Purpose of the experiment:
- To give people access to information on accruing wealth, for free.
- To see if our combined resources have the ability to use the YouTube algorithm to push the video up into the main public view.
- Whether this placement will naturally lead to a viral video and channel.
We need everyone to do three things.
- Click on the video link:
- Click on the subscribe button when you get there
- Send this post to all of their friends and ask them to do the same thing, like an old fashion chain letter.”
To us, this sounds like the kind of baseline knowledge that a junior web scientist ought to be collecting, so we’re putting it out there for you to help with. Yes, we’ve both subscribed.
We’ll keep you updated on results. Maybe some next week. Besides, the video (where Judah’s dad, Chris, explains 10 reasons why a lot of people are poor rather than rich), presenting 10-good rules we try to live by. If you don’t know them already, they’re worth learning.

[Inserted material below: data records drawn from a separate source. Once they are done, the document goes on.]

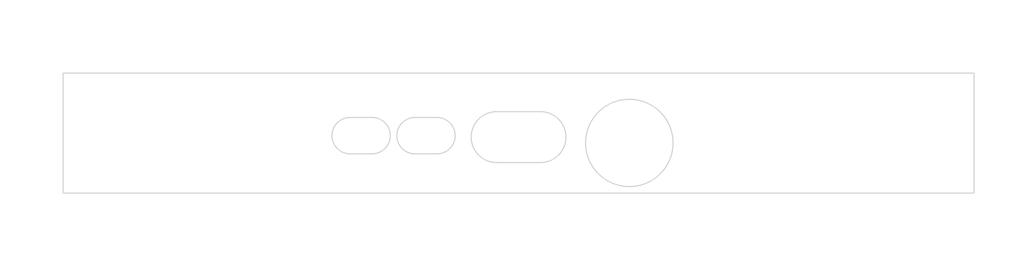
<source format=kicad_pcb>
(kicad_pcb
	(version 20240108)
	(generator "pcbnew")
	(generator_version "8.0")
	(general
		(thickness 1.6)
		(legacy_teardrops no)
	)
	(paper "A4")
	(layers
		(0 "F.Cu" signal)
		(31 "B.Cu" signal)
		(32 "B.Adhes" user "B.Adhesive")
		(33 "F.Adhes" user "F.Adhesive")
		(34 "B.Paste" user)
		(35 "F.Paste" user)
		(36 "B.SilkS" user "B.Silkscreen")
		(37 "F.SilkS" user "F.Silkscreen")
		(38 "B.Mask" user)
		(39 "F.Mask" user)
		(40 "Dwgs.User" user "User.Drawings")
		(41 "Cmts.User" user "User.Comments")
		(42 "Eco1.User" user "User.Eco1")
		(43 "Eco2.User" user "User.Eco2")
		(44 "Edge.Cuts" user)
		(45 "Margin" user)
		(46 "B.CrtYd" user "B.Courtyard")
		(47 "F.CrtYd" user "F.Courtyard")
		(48 "B.Fab" user)
		(49 "F.Fab" user)
		(50 "User.1" user)
		(51 "User.2" user)
		(52 "User.3" user)
		(53 "User.4" user)
		(54 "User.5" user)
		(55 "User.6" user)
		(56 "User.7" user)
		(57 "User.8" user)
		(58 "User.9" user)
	)
	(setup
		(pad_to_mask_clearance 0)
		(allow_soldermask_bridges_in_footprints no)
		(pcbplotparams
			(layerselection 0x00010fc_ffffffff)
			(plot_on_all_layers_selection 0x0000000_00000000)
			(disableapertmacros no)
			(usegerberextensions no)
			(usegerberattributes yes)
			(usegerberadvancedattributes yes)
			(creategerberjobfile yes)
			(dashed_line_dash_ratio 12.000000)
			(dashed_line_gap_ratio 3.000000)
			(svgprecision 4)
			(plotframeref no)
			(viasonmask no)
			(mode 1)
			(useauxorigin no)
			(hpglpennumber 1)
			(hpglpenspeed 20)
			(hpglpendiameter 15.000000)
			(pdf_front_fp_property_popups yes)
			(pdf_back_fp_property_popups yes)
			(dxfpolygonmode yes)
			(dxfimperialunits yes)
			(dxfusepcbnewfont yes)
			(psnegative no)
			(psa4output no)
			(plotreference yes)
			(plotvalue yes)
			(plotfptext yes)
			(plotinvisibletext no)
			(sketchpadsonfab no)
			(subtractmaskfromsilk no)
			(outputformat 1)
			(mirror no)
			(drillshape 1)
			(scaleselection 1)
			(outputdirectory "")
		)
	)
	(net 0 "")
	(gr_line
		(start 225 113.5)
		(end 100 113.5)
		(stroke
			(width 0.1)
			(type default)
		)
		(layer "Cmts.User")
		(uuid "01b57f86-19f1-4cdb-adb7-d363225cd681")
	)
	(gr_line
		(start 177.74 116.5)
		(end 177.74 100)
		(stroke
			(width 0.1)
			(type default)
		)
		(layer "Cmts.User")
		(uuid "3f8e4231-38e2-4e18-b6b8-7637d06c8581")
	)
	(gr_line
		(start 140.91 116.5)
		(end 140.91 100)
		(stroke
			(width 0.1)
			(type default)
		)
		(layer "Cmts.User")
		(uuid "48f90d26-feca-4f97-bdec-8943f05d9634")
	)
	(gr_line
		(start 162.5 126.5)
		(end 162.5 90)
		(stroke
			(width 0.1)
			(type default)
		)
		(layer "Cmts.User")
		(uuid "57a3dd98-7af9-4c5d-a319-6967c162f327")
	)
	(gr_line
		(start 225 100.4)
		(end 100 100.4)
		(stroke
			(width 0.1)
			(type default)
		)
		(layer "Cmts.User")
		(uuid "eeb273e7-ebbc-4b78-a33c-3b7808627cdc")
	)
	(gr_line
		(start 225 107.1)
		(end 100 107.1)
		(stroke
			(width 0.1)
			(type default)
		)
		(layer "Cmts.User")
		(uuid "f9a27b8d-720b-40f1-a07c-870182d89c4c")
	)
	(gr_line
		(start 149.8 116.5)
		(end 149.8 100)
		(stroke
			(width 0.1)
			(type default)
		)
		(layer "Cmts.User")
		(uuid "fecc83e6-271d-486f-9847-31768485b6d5")
	)
	(gr_rect
		(start 174.7 107.1)
		(end 180.7 112.1)
		(stroke
			(width 0.1)
			(type default)
		)
		(fill none)
		(layer "Eco2.User")
		(uuid "17ddcd0a-3548-4e41-b966-cbc4e047532e")
	)
	(gr_rect
		(start 146.8 107.1)
		(end 152.8 110.1)
		(stroke
			(width 0.1)
			(type default)
		)
		(fill none)
		(layer "Eco2.User")
		(uuid "49fd02ff-9ce8-41d0-b3d1-2387e0f912f5")
	)
	(gr_rect
		(start 158 107.1)
		(end 167 110.6)
		(stroke
			(width 0.1)
			(type default)
		)
		(fill none)
		(layer "Eco2.User")
		(uuid "62ceecfa-8263-4506-ae05-47877fb3f57e")
	)
	(gr_rect
		(start 137.9 107.1)
		(end 143.9 110.1)
		(stroke
			(width 0.1)
			(type default)
		)
		(fill none)
		(layer "Eco2.User")
		(uuid "8d438367-337e-4905-80f0-b4f40b11ae04")
	)
	(gr_circle
		(center 177.7 109.6)
		(end 175.2 109.6)
		(stroke
			(width 0.1)
			(type default)
		)
		(fill none)
		(layer "Eco2.User")
		(uuid "9c5c3c9c-8420-4d67-b93e-ec175dcacd45")
	)
	(gr_line
		(start 139.4 111.1)
		(end 142.4 111.1)
		(stroke
			(width 0.15)
			(type default)
		)
		(layer "Edge.Cuts")
		(uuid "29bacd16-b435-42bf-a294-1dbab520b7b4")
	)
	(gr_line
		(start 159.5 105.3)
		(end 165.5 105.3)
		(stroke
			(width 0.15)
			(type default)
		)
		(layer "Edge.Cuts")
		(uuid "3c4970ed-7923-436c-bb58-7b9f65f42d8e")
	)
	(gr_arc
		(start 151.3 106.1)
		(mid 153.8 108.6)
		(end 151.3 111.1)
		(stroke
			(width 0.15)
			(type default)
		)
		(layer "Edge.Cuts")
		(uuid "53287d84-dc34-4eb9-94e4-1a7f85f4d3b9")
	)
	(gr_arc
		(start 165.5 105.3)
		(mid 169 108.8)
		(end 165.5 112.3)
		(stroke
			(width 0.15)
			(type default)
		)
		(layer "Edge.Cuts")
		(uuid "8407121c-ce1b-4956-a469-fd81bec86cf1")
	)
	(gr_arc
		(start 148.3 111.1)
		(mid 145.8 108.6)
		(end 148.3 106.1)
		(stroke
			(width 0.15)
			(type default)
		)
		(layer "Edge.Cuts")
		(uuid "858dfdc9-8a8f-4dad-900a-0b4dd09bec03")
	)
	(gr_arc
		(start 159.5 112.3)
		(mid 156 108.8)
		(end 159.5 105.3)
		(stroke
			(width 0.15)
			(type default)
		)
		(layer "Edge.Cuts")
		(uuid "966ee6f5-14d5-4034-98f2-8af51e827464")
	)
	(gr_line
		(start 148.3 111.1)
		(end 151.3 111.1)
		(stroke
			(width 0.15)
			(type default)
		)
		(layer "Edge.Cuts")
		(uuid "9ef50802-f732-45d7-806c-d36b08f4e0d7")
	)
	(gr_arc
		(start 142.4 106.1)
		(mid 144.9 108.6)
		(end 142.4 111.1)
		(stroke
			(width 0.15)
			(type default)
		)
		(layer "Edge.Cuts")
		(uuid "a0bb1dd2-3555-46c7-be58-645c33485bb6")
	)
	(gr_line
		(start 139.4 106.1)
		(end 142.4 106.1)
		(stroke
			(width 0.15)
			(type default)
		)
		(layer "Edge.Cuts")
		(uuid "a35a3ed4-af3f-4538-a732-be6c41b2c779")
	)
	(gr_line
		(start 165.5 112.3)
		(end 159.5 112.3)
		(stroke
			(width 0.15)
			(type default)
		)
		(layer "Edge.Cuts")
		(uuid "b8bde4df-c171-4c49-92e9-6022b94713d1")
	)
	(gr_rect
		(start 100 100)
		(end 225 116.5)
		(stroke
			(width 0.15)
			(type default)
		)
		(fill none)
		(layer "Edge.Cuts")
		(uuid "bb4de2cb-9cd9-4738-b7f1-0de29cb992e0")
	)
	(gr_line
		(start 148.3 106.1)
		(end 151.3 106.1)
		(stroke
			(width 0.15)
			(type default)
		)
		(layer "Edge.Cuts")
		(uuid "e8d8872e-ff7d-413b-bd50-48495bfff5c0")
	)
	(gr_arc
		(start 139.4 111.1)
		(mid 136.9 108.6)
		(end 139.4 106.1)
		(stroke
			(width 0.15)
			(type default)
		)
		(layer "Edge.Cuts")
		(uuid "f453fac1-9181-416f-bc40-10867774b671")
	)
	(gr_circle
		(center 177.7 109.6)
		(end 183.7 109.6)
		(stroke
			(width 0.15)
			(type default)
		)
		(fill none)
		(layer "Edge.Cuts")
		(uuid "f873da5f-5564-4a51-8925-8ec63ee75726")
	)
	(dimension
		(type aligned)
		(layer "Eco1.User")
		(uuid "38de6e5e-f571-4699-9c85-18972c955c26")
		(pts
			(xy 162.5 100) (xy 149.8 100)
		)
		(height 2)
		(gr_text "12.7 mm"
			(at 156.15 96.85 0)
			(layer "Eco1.User")
			(uuid "38de6e5e-f571-4699-9c85-18972c955c26")
			(effects
				(font
					(size 1 1)
					(thickness 0.15)
				)
			)
		)
		(format
			(prefix "")
			(suffix "")
			(units 3)
			(units_format 1)
			(precision 1)
		)
		(style
			(thickness 0.1)
			(arrow_length 1.27)
			(text_position_mode 0)
			(extension_height 0.58642)
			(extension_offset 0.5) keep_text_aligned)
	)
	(dimension
		(type aligned)
		(layer "Eco1.User")
		(uuid "53b6a718-54f9-485e-9908-e1b23fa224a5")
		(pts
			(xy 225 100.4) (xy 225 107.1)
		)
		(height -5)
		(gr_text "6.7 mm"
			(at 228.85 103.75 90)
			(layer "Eco1.User")
			(uuid "53b6a718-54f9-485e-9908-e1b23fa224a5")
			(effects
				(font
					(size 1 1)
					(thickness 0.15)
				)
			)
		)
		(format
			(prefix "")
			(suffix "")
			(units 3)
			(units_format 1)
			(precision 1)
		)
		(style
			(thickness 0.1)
			(arrow_length 1.27)
			(text_position_mode 0)
			(extension_height 0.58642)
			(extension_offset 0.5) keep_text_aligned)
	)
	(dimension
		(type aligned)
		(layer "Eco1.User")
		(uuid "79e0ba47-4d2a-4edc-beca-e70627c772b4")
		(pts
			(xy 100 116.5) (xy 100 100)
		)
		(height -4)
		(gr_text "16.5 mm"
			(at 94.85 108.25 90)
			(layer "Eco1.User")
			(uuid "79e0ba47-4d2a-4edc-beca-e70627c772b4")
			(effects
				(font
					(size 1 1)
					(thickness 0.15)
				)
			)
		)
		(format
			(prefix "")
			(suffix "")
			(units 3)
			(units_format 1)
			(precision 1)
		)
		(style
			(thickness 0.1)
			(arrow_length 1.27)
			(text_position_mode 0)
			(extension_height 0.58642)
			(extension_offset 0.5) keep_text_aligned)
	)
	(dimension
		(type aligned)
		(layer "Eco1.User")
		(uuid "7d73cfee-d16e-4a8b-9e74-e204add5f239")
		(pts
			(xy 162.5 100) (xy 177.74 100)
		)
		(height -4.5)
		(gr_text "15.2 mm"
			(at 170.12 94.35 0)
			(layer "Eco1.User")
			(uuid "7d73cfee-d16e-4a8b-9e74-e204add5f239")
			(effects
				(font
					(size 1 1)
					(thickness 0.15)
				)
			)
		)
		(format
			(prefix "")
			(suffix "")
			(units 3)
			(units_format 1)
			(precision 1)
		)
		(style
			(thickness 0.1)
			(arrow_length 1.27)
			(text_position_mode 0)
			(extension_height 0.58642)
			(extension_offset 0.5) keep_text_aligned)
	)
	(dimension
		(type aligned)
		(layer "Eco1.User")
		(uuid "ac5b40da-c4b0-499d-8e78-2bf1a2400113")
		(pts
			(xy 100 116.5) (xy 225 116.5)
		)
		(height 5.5)
		(gr_text "125.0 mm"
			(at 162.5 120.85 0)
			(layer "Eco1.User")
			(uuid "ac5b40da-c4b0-499d-8e78-2bf1a2400113")
			(effects
				(font
					(size 1 1)
					(thickness 0.15)
				)
			)
		)
		(format
			(prefix "")
			(suffix "")
			(units 3)
			(units_format 1)
			(precision 1)
		)
		(style
			(thickness 0.1)
			(arrow_length 1.27)
			(text_position_mode 0)
			(extension_height 0.58642)
			(extension_offset 0.5) keep_text_aligned)
	)
	(dimension
		(type aligned)
		(layer "Eco1.User")
		(uuid "d754a913-d5fe-414e-a9ca-ef75d59e34b3")
		(pts
			(xy 162.5 100) (xy 140.91 100)
		)
		(height 4.5)
		(gr_text "21.6 mm"
			(at 151.705 94.35 0)
			(layer "Eco1.User")
			(uuid "d754a913-d5fe-414e-a9ca-ef75d59e34b3")
			(effects
				(font
					(size 1 1)
					(thickness 0.15)
				)
			)
		)
		(format
			(prefix "")
			(suffix "")
			(units 3)
			(units_format 1)
			(precision 1)
		)
		(style
			(thickness 0.1)
			(arrow_length 1.27)
			(text_position_mode 0)
			(extension_height 0.58642)
			(extension_offset 0.5) keep_text_aligned)
	)
	(dimension
		(type center)
		(layer "Dwgs.User")
		(uuid "001bff42-45f8-423a-96de-086fa56dcb9e")
		(pts
			(xy 148.3 108.6) (xy 148.3 110)
		)
		(style
			(thickness 0.15)
			(arrow_length 1.27)
			(text_position_mode 0)
			(extension_offset 0.5) keep_text_aligned)
	)
	(dimension
		(type center)
		(layer "Dwgs.User")
		(uuid "01e5ef88-3007-406e-823f-44fbe3ae69ae")
		(pts
			(xy 151.3 108.6) (xy 151.3 110)
		)
		(style
			(thickness 0.15)
			(arrow_length 1.27)
			(text_position_mode 0)
			(extension_offset 0.5) keep_text_aligned)
	)
	(dimension
		(type center)
		(layer "Dwgs.User")
		(uuid "220aaa2f-e081-43f2-8451-a564ba54c8f4")
		(pts
			(xy 139.4 108.6) (xy 139.4 110)
		)
		(style
			(thickness 0.15)
			(arrow_length 1.27)
			(text_position_mode 0)
			(extension_offset 0.5) keep_text_aligned)
	)
	(dimension
		(type center)
		(layer "Dwgs.User")
		(uuid "93373190-f21d-4649-a6be-4cf61df76576")
		(pts
			(xy 159.5 108.8) (xy 159.5 110)
		)
		(style
			(thickness 0.15)
			(arrow_length 1.27)
			(text_position_mode 0)
			(extension_offset 0.5) keep_text_aligned)
	)
	(dimension
		(type center)
		(layer "Dwgs.User")
		(uuid "9e937e3b-1c56-4d54-83cc-59fdff2164d8")
		(pts
			(xy 165.5 108.8) (xy 165.5 110)
		)
		(style
			(thickness 0.15)
			(arrow_length 1.27)
			(text_position_mode 0)
			(extension_offset 0.5) keep_text_aligned)
	)
	(dimension
		(type center)
		(layer "Dwgs.User")
		(uuid "a0dd8af0-27a2-4dc0-a579-8ef49e0cc916")
		(pts
			(xy 142.4 108.6) (xy 142.4 110)
		)
		(style
			(thickness 0.15)
			(arrow_length 1.27)
			(text_position_mode 0)
			(extension_offset 0.5) keep_text_aligned)
	)
	(dimension
		(type center)
		(layer "Dwgs.User")
		(uuid "b748e923-dae5-4258-a6c7-65cd901ed73a")
		(pts
			(xy 177.7 109.6) (xy 177.7 111)
		)
		(style
			(thickness 0.15)
			(arrow_length 1.27)
			(text_position_mode 0)
			(extension_offset 0.5) keep_text_aligned)
	)
)

</source>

Off to the long weekend – Saturday Gourmet takes up teriyaki and a quest for a long-lost wine tomorrow. Sunday ShopTalk works on cheaply installing solar panels. Monday? Market’s closed, so non-destructive pillow testing is in the running. But, let’s see what the news flow looks like. May be a really short column…
Write when you get a round tuitt. Usually found near left-hand sky clamps.